**TEXTE À ANALYSER:**

>>>>>

Souvent constituées de gestes banals et répétitifs, la résistance féminine a du mal à émerger. Elles se sont adaptées aux modalités de l’action clandestine alors que leur héritage politique et culturel ne les y préparait pas et c’est « par » et « autour » d’elles que s’articule la quotidienneté de la Résistance comme l’écrit l’historien Laurent Douzou. Les activités que la plupart mènent en font des « intendantes » selon la formule de l’historienne Claire Andrieu. Elles hébergent, nourrissent, recousent les vêtements des aviateurs alliés ou des résistants, comme Madame Goyet chez qui Christian Pineau se réfugie et qui s’épuisant à la tâche lui dit « c’est pour la France ». Cependant, courant les mêmes risques que leurs camarades masculins, elles sont aussi agents de liaison, chargé(e)s de convoyer le courrier, de diffuser les messages. Ainsi Agnès de la Barre de Nanteuil qui à l’exemple de sa mère Sabine seconde efficacement le général Audibert à la tête de Libération-Nord en Bretagne jusqu’à son arrestation à l’été 1944. Affreusement torturée la jeune fille meurt dans le train qui la conduit en déportation. Odette Pilpoul, secrétaire-générale adjointe de la Mairie du 3e, plus tard honorée du titre de Juste parmi les Nations, établit des faux papiers pour les rebelles, les Juifs qu’elle cache au péril de sa vie. Le secrétariat est presque entièrement entre leurs mains tout comme la confection du journal Libération-Nord. Ce sont elles qui tapent les articles, confectionnent les tracts, tirent le journal. Yvonne Tillaut-Houben assume ce rôle durant un long moment. Marie-Louise "Mimi" Gazier, épouse d’un des douze signataires, est à la fois dactylo, agent de liaison et mère de remplacement pour Gilbert Pineau.

<<<<<

**TRAVAIL DEMANDÉ:**
• 1. D'après le texte sur la résistance féminine, par quel terme l'historienne Claire Andrieu désigne-t-elle la plupart des femmes résistantes ?
• 2. Rédigez la suite du texte sur la résistance féminine, en partant de sa dernière phrase.

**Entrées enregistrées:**
>>>>>

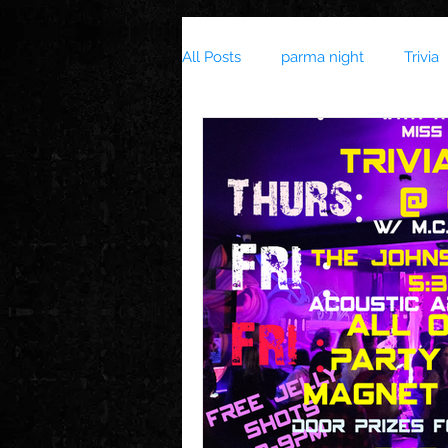
All Posts
parma night
Trivia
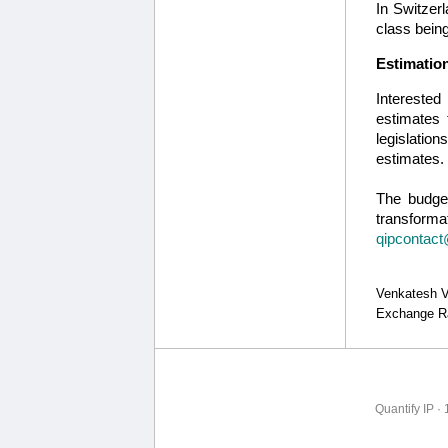
In Switzerl
class bein
Estimation
Interested
estimates 
legislatio
estimates.
The budget
transformat
qipcontact
Venkatesh Vi
Exchange Ra
Quantify IP ·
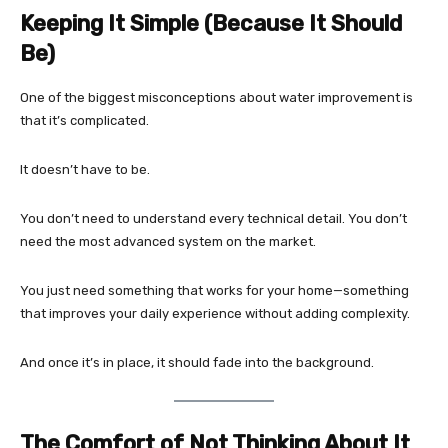
Keeping It Simple (Because It Should
Be)
One of the biggest misconceptions about water improvement is
that it’s complicated.
It doesn’t have to be.
You don’t need to understand every technical detail. You don’t
need the most advanced system on the market.
You just need something that works for your home—something
that improves your daily experience without adding complexity.
And once it’s in place, it should fade into the background.
The Comfort of Not Thinking About It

<<<<<

**RÉPONSES PAR CONSIGNE:**
• 1. Elle les désigne comme des « intendantes ».

• 2.
Chevilles ouvrières de la Résistance, elles ont repris le cours de leurs activités après-guerre sans attendre aucune récompense. L’assemblée consultative provisoire d’Alger, reconnaissant le rôle des femmes pendant la Seconde Guerre mondiale, leur octroie le droit de vote le 24 mars 1944.
Quant aux enfants, ils sont nombreux à avoir gardé des souvenirs très précis de la vie quotidienne et de l'engagement de leurs parents dans la Résitance.
Propagande contre propagande haut ▲
Tandis que le régime de Vichy mène une guerre de l'information sans merci, au service de sa cause et de son allié allemand, déversant son lot de tracts et d'affiches dans les villes françaises, la riposte ne se fait pas attendre. Croix de Lorraine, tracts engagés, patriotiques et résistants, sortent des presses clandestines et s'affichent en dépit des risques conséquents auxquels s'exposent ceux qui les produisent. La bataille de la propagande bat son plein dans une France divisée.